Tsallis' entropy, modified Newtonian accelerations and the Tully-Fisher relation

TL;DR

This paper explores how Tsallis' nonextensive entropy modifies the relationship between holographic screen area and bits, leading to new Newtonian accelerations and a nonextensive Tully-Fisher relation in entropic gravity.

Contribution

It introduces a nonextensive framework using Tsallis' entropy into entropic gravity, deriving modified accelerations and a generalized Tully-Fisher relation.

Findings

Derived three Newtonian-type accelerations within Tsallis' statistics.

Established a nonextensive version of the Tully-Fisher relation.

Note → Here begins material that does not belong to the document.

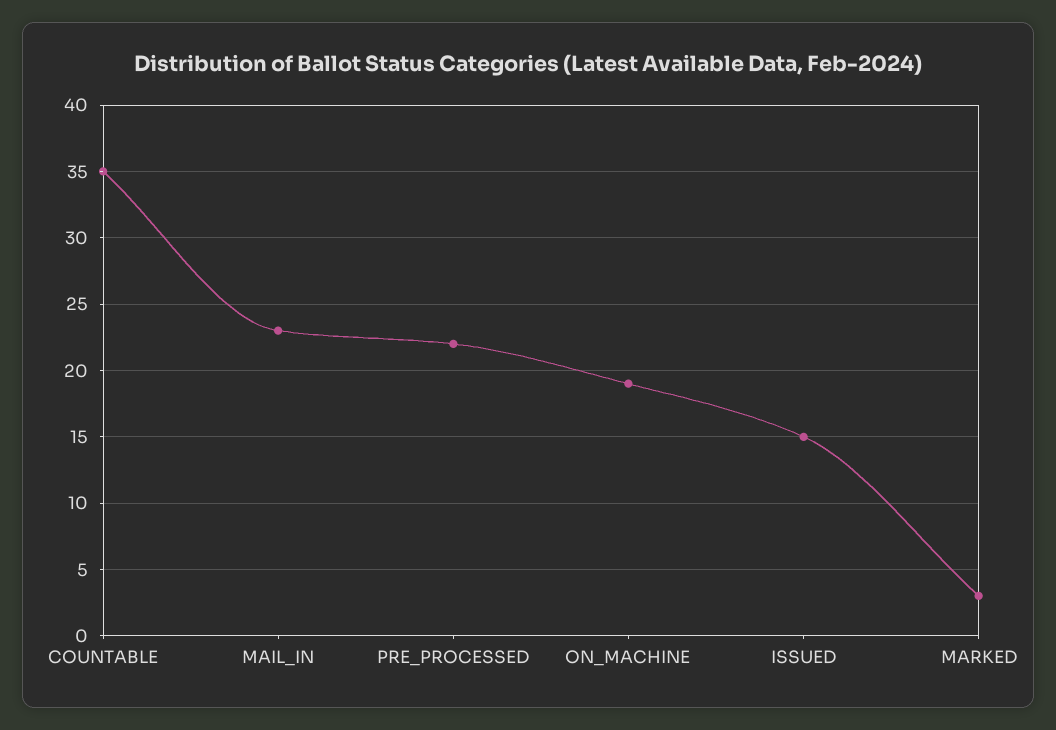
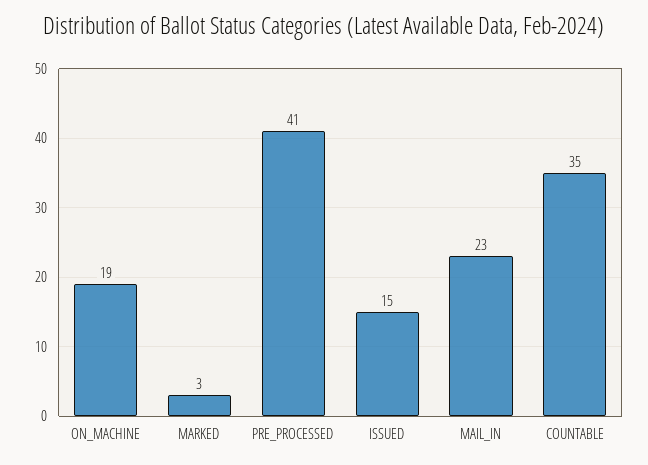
PRE_PROCESSED: 22 -> 41

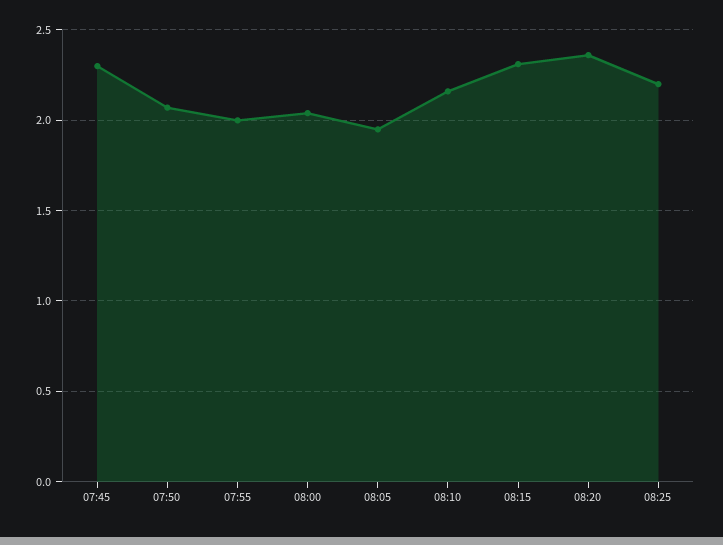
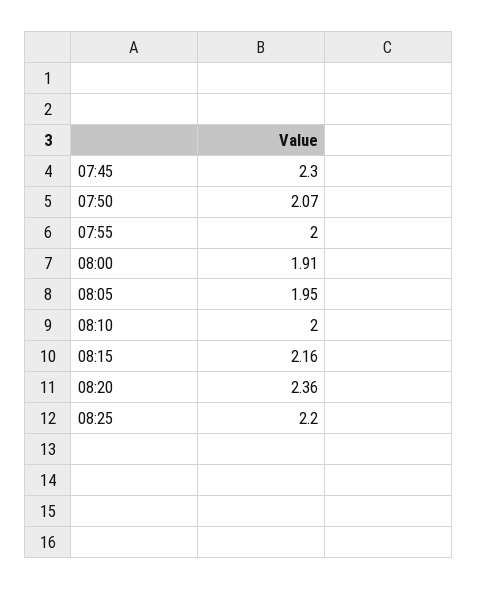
08:00: 2.05 -> 1.91
08:10: 2.15 -> 2
08:15: 2.3 -> 2.16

Showed the standard Tully-Fisher law as a special case in the Boltzmann-Gibbs limit.

Abstract

In this paper we have shown that the connection between the number of bits and the area of the holographic screen, where both were established in Verlinde's theory of entropic gravity, may depend on the thermostatistics theory previously chosen. Starting from the Boltzmann-Gibbs (BG) theory, we have reobtained the usual dependency of both, bits number and area. After that, using Tsallis' entropy concept within the entropic gravity formalism, we have derived another relation between the bits number and the holographic screen area. Moreover, we have used this new relation to derive three Newtonian-type accelerations in the context of Tsallis' statistics. Moreover, we have used this new relation to derive three Newtonian-type acceleration in the context of Tsallis statistics which are a modified gravitational acceleration, a modified MOND theory and a modified Friedmann equation. We have obtained the nonextensive version of the Tully-Fisher (TF) relation which shows a dependency of the distance of the star in contrast to the standard TF expression. The BG limit gives the standard TF law.